Texte proposé:
::::::::::

Fort de son tout nouveau partenariat avec Ulule, Le Blog documentaire pointe son zoom sur l’un des projets de crowdfunding qui retient en ce moment l’attention. U.S. Caravana est un « web-carnet de route » dans le sillage de la caravane de la paix, menée par le poète mexicain Javier Sicilia, qui parcourt les Etats-Unis d’Est en Ouest pour porter à Washington ses doléances – à savoir : la dénonciation de la lutte contre le narcotrafic et l’urgence d’une politique de contrôle de la consommation de drogue et de la vente d’armes entre les Etats-Unis et le Mexique.
U.S. Caravana est aussi, et peut-être surtout, une nouvelle manière d’appréhender le webdoc. Point d' »oeuvre » à proprement parler ici, mais une utilisation assez juste des nouveaux outils d’aide à la narration pour produire du « documentaire en temps réel ». L’idée est simple, mais il fallait y penser. C’est ce qu’ont réalisé Argelia Valles et Ludovic Bonleux. Entretien.
Le Blog documentaire : Où êtes-vous actuellement ? Comment se déroule le parcours pour l’instant ?
Ludovic Bonleux : Nous sommes actuellement sur la route entre El Paso et Laredo, au fin fond du Texas. Nous avons effectué à peu près un tiers du trajet. Nous allons dans quelques jours quitter la frontière sud pour nous intégrer au Etats du Sud-Est du pays, états pionniers dans la lutte pour les droits civiques.
L’accueil a jusqu’à maintenant toujours été chaleureux, mais on doit dire qu’à El Paso ce fut la première fois qu’une multitude a vraiment accueilli la caravane. Jusque-là, les comités d’accueil étaient assez restreints. A voir si ce nombre s’amplifie au fil des étapes et au fur et à mesure que la caravane est médiatisée… C’est en tout cas ce qu’espèrent les organisateurs.
L’ambiance est toujours très bonne chez les hôtes et chez les caravaniers, même si l’expérience est assez dure (les uns sur les autres 24 heures sur 24, on dort par terre, des jours entiers sur la route qui s’achèvent par des meetings), il n’y a pas de tension insurmontable.
Pourquoi avez-vous décidé d’accompagner cette caravane pour la paix ?… Qu’est-ce qui vous a « pris » ?
D’un côté, il y a l’aventure : traverser les Etats-Unis avec une bande de victimes de la guerre menée par un poète, sorte de troupe de rêveurs qui pensent qu’ils peuvent en finir avec un conflit sanguinaire en allant frapper à la porte du président du monde. Mais dans le fond, il s’agit d’accompagner un moment historique : c’est peut-être la première fois dans l’histoire moderne que des membres d’un pays considéré comme pauvre se permettent d’aller demander des comptes à la première puissance mondiale, dans sa capitale. N’oublions pas que tout ce qui se passe au Mexique a son influence aux Etats-Unis et que cette violence se ressent des deux côtés de la frontière. L’intérêt des populations des deux pays réside dans une coopération saine et non dans une confrontation qui pourrait avoir des conséquences désastreuses. Les progressistes l’ont bien compris et c’est pourquoi de nombreux groupes religieux et politiques soutiennent la caravane ici, aux Etats-Unis.

::::::::::

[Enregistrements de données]
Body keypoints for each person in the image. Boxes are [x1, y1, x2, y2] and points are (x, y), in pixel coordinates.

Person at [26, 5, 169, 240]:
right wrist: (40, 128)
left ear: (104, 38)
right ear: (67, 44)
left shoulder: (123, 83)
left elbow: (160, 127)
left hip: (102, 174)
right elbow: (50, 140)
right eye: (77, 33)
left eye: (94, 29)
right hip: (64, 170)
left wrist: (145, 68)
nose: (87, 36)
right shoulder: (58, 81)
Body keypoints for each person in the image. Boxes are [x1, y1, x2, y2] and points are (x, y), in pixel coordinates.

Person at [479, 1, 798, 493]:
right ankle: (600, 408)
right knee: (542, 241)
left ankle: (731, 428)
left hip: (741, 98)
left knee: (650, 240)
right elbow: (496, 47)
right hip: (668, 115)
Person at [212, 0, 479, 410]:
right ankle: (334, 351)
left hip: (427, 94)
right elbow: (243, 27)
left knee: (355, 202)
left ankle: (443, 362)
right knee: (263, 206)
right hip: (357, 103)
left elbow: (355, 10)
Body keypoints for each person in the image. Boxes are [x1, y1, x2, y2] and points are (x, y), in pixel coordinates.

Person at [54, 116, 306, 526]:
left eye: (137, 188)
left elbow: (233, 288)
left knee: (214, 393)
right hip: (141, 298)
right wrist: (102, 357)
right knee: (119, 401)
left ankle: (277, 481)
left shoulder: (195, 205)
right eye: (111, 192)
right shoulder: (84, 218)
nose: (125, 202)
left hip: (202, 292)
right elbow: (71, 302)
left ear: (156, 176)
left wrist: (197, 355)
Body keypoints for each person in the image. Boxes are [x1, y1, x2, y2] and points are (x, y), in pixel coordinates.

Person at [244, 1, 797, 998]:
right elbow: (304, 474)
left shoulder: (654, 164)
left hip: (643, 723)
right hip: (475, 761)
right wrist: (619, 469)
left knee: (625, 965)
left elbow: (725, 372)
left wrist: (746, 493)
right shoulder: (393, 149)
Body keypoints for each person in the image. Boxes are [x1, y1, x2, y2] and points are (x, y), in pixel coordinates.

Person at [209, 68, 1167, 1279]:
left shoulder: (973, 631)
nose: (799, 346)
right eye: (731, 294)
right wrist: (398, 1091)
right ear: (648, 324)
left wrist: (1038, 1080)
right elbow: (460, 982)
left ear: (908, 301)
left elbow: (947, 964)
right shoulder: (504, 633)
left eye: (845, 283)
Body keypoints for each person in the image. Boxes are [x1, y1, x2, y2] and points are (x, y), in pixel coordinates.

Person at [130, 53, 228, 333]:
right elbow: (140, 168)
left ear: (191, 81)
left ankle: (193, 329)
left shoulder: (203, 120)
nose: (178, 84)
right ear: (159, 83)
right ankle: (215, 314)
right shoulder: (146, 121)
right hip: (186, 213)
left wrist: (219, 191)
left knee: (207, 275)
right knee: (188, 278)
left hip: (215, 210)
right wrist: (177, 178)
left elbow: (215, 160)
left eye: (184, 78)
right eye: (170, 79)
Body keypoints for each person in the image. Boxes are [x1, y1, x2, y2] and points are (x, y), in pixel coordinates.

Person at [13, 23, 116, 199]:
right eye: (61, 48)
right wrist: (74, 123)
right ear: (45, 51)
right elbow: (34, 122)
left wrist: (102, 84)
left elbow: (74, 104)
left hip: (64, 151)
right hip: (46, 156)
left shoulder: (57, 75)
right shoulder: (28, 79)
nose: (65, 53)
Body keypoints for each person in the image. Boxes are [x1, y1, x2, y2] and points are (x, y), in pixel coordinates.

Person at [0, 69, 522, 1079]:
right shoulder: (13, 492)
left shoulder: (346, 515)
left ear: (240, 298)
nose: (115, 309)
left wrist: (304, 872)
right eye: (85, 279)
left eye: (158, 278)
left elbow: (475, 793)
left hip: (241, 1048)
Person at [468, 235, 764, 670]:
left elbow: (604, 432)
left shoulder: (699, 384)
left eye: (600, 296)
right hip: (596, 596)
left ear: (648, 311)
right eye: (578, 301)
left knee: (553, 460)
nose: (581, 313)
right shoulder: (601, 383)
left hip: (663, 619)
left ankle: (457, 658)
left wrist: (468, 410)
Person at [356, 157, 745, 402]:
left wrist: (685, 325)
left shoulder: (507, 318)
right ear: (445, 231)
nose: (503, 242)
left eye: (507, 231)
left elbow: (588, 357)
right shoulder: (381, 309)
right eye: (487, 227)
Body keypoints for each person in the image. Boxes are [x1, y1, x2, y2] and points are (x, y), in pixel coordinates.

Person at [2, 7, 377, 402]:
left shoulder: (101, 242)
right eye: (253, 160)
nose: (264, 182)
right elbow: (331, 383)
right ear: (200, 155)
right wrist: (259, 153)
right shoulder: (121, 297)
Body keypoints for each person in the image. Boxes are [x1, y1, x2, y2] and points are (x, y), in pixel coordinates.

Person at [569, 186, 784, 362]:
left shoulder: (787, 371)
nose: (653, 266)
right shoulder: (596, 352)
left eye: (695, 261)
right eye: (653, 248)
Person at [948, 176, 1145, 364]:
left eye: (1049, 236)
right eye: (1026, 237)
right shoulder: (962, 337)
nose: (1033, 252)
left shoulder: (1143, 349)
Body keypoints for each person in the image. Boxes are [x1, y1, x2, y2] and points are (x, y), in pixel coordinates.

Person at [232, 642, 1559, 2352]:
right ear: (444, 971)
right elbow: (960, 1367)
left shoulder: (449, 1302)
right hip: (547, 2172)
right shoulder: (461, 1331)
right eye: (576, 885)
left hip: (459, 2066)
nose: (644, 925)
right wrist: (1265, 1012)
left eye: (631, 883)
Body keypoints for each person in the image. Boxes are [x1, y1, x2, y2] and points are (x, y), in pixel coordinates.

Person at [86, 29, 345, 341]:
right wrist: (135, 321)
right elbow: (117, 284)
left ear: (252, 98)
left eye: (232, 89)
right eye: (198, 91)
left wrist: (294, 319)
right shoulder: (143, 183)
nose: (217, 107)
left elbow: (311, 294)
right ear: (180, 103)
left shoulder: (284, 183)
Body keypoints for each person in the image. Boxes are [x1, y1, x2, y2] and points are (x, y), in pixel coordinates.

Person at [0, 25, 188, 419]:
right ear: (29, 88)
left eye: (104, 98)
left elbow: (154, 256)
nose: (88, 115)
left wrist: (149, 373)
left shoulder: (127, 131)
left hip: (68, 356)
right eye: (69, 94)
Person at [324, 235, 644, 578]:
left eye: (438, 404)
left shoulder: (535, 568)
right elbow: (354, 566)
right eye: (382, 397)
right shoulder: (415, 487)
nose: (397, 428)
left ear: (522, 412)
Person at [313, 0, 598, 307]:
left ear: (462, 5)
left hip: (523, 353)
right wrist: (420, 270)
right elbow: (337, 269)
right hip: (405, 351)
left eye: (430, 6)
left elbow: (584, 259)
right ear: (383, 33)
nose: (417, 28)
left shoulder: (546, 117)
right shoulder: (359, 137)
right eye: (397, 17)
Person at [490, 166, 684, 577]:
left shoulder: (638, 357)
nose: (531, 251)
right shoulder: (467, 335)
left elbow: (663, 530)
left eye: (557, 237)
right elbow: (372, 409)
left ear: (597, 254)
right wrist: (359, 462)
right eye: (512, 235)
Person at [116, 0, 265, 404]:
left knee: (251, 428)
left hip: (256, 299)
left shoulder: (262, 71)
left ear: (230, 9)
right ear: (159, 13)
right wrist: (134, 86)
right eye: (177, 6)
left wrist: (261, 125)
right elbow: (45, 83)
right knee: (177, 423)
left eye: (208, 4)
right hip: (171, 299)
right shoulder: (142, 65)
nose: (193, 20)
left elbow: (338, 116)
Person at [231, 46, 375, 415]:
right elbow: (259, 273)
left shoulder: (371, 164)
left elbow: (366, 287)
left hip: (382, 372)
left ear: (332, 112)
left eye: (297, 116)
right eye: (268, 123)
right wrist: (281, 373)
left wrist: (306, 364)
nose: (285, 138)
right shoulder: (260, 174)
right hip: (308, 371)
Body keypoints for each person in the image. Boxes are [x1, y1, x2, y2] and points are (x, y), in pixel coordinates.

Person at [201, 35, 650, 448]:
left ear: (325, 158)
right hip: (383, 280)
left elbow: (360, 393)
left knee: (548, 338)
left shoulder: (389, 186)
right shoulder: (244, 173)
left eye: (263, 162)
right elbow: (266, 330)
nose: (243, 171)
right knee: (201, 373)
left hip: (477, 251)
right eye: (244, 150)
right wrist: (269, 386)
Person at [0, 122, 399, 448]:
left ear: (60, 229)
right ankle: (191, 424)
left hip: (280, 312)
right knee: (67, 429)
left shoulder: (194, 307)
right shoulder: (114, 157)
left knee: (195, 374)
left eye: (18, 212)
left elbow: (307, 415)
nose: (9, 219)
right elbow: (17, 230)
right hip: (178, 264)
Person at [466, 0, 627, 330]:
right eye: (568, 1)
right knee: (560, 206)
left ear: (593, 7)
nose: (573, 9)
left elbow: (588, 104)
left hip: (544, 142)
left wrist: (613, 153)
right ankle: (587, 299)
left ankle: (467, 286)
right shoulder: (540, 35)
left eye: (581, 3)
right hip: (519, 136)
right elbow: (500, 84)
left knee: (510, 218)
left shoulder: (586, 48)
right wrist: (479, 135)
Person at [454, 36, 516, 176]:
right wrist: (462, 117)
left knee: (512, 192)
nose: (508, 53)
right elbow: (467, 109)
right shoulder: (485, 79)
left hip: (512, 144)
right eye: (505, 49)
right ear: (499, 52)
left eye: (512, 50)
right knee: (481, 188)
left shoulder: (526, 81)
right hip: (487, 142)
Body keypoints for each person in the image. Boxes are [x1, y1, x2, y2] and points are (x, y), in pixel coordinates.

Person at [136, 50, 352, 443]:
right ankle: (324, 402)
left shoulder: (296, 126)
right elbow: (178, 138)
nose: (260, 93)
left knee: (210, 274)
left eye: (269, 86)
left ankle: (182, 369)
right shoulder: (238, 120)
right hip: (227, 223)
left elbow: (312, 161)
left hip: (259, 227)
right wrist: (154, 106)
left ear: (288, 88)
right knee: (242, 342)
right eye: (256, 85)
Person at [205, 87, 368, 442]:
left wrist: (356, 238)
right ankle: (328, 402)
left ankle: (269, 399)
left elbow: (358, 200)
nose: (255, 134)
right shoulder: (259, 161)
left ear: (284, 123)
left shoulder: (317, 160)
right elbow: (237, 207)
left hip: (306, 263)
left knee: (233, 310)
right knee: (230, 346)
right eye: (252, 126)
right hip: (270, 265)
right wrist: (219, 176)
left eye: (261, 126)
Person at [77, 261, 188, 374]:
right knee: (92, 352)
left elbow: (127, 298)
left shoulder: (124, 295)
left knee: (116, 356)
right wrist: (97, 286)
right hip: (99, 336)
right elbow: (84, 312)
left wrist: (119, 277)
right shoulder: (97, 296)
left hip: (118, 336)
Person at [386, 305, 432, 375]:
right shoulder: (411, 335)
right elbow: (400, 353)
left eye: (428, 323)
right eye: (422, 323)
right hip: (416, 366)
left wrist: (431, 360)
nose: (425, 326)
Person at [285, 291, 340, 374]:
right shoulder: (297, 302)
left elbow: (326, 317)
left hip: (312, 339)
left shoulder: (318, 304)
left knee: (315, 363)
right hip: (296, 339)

::::::::::

Questions de compréhension:
(a) Répondez aux questions suivantes sur le texte consacré à U.S. Caravana.
(i) Qui mène la caravane de la paix ?
(ii) Quelle part du trajet la caravane avait-elle effectuée au moment de l'entretien ?
(iii) Dans quelle ville une multitude a-t-elle vraiment accueilli la caravane pour la première fois ?
(b) Mettez à jour un passage du texte consacré à U.S. Caravana : recopiez-le en commençant par « U.S. Caravana est aussi, et » et en poursuivant jusqu'à « pour l’instant ? », puis remplacez « webdoc » par « documentaire interactif ».

Corrigé:
(a)
(i) Le poète mexicain Javier Sicilia.
(ii) À peu près un tiers du trajet.
(iii) À El Paso.

(b)
U.S. Caravana est aussi, et peut-être surtout, une nouvelle manière d’appréhender le documentaire interactif. Point d' »oeuvre » à proprement parler ici, mais une utilisation assez juste des nouveaux outils d’aide à la narration pour produire du « documentaire en temps réel ». L’idée est simple, mais il fallait y penser. C’est ce qu’ont réalisé Argelia Valles et Ludovic Bonleux. Entretien.
Le Blog documentaire : Où êtes-vous actuellement ? Comment se déroule le parcours pour l’instant ?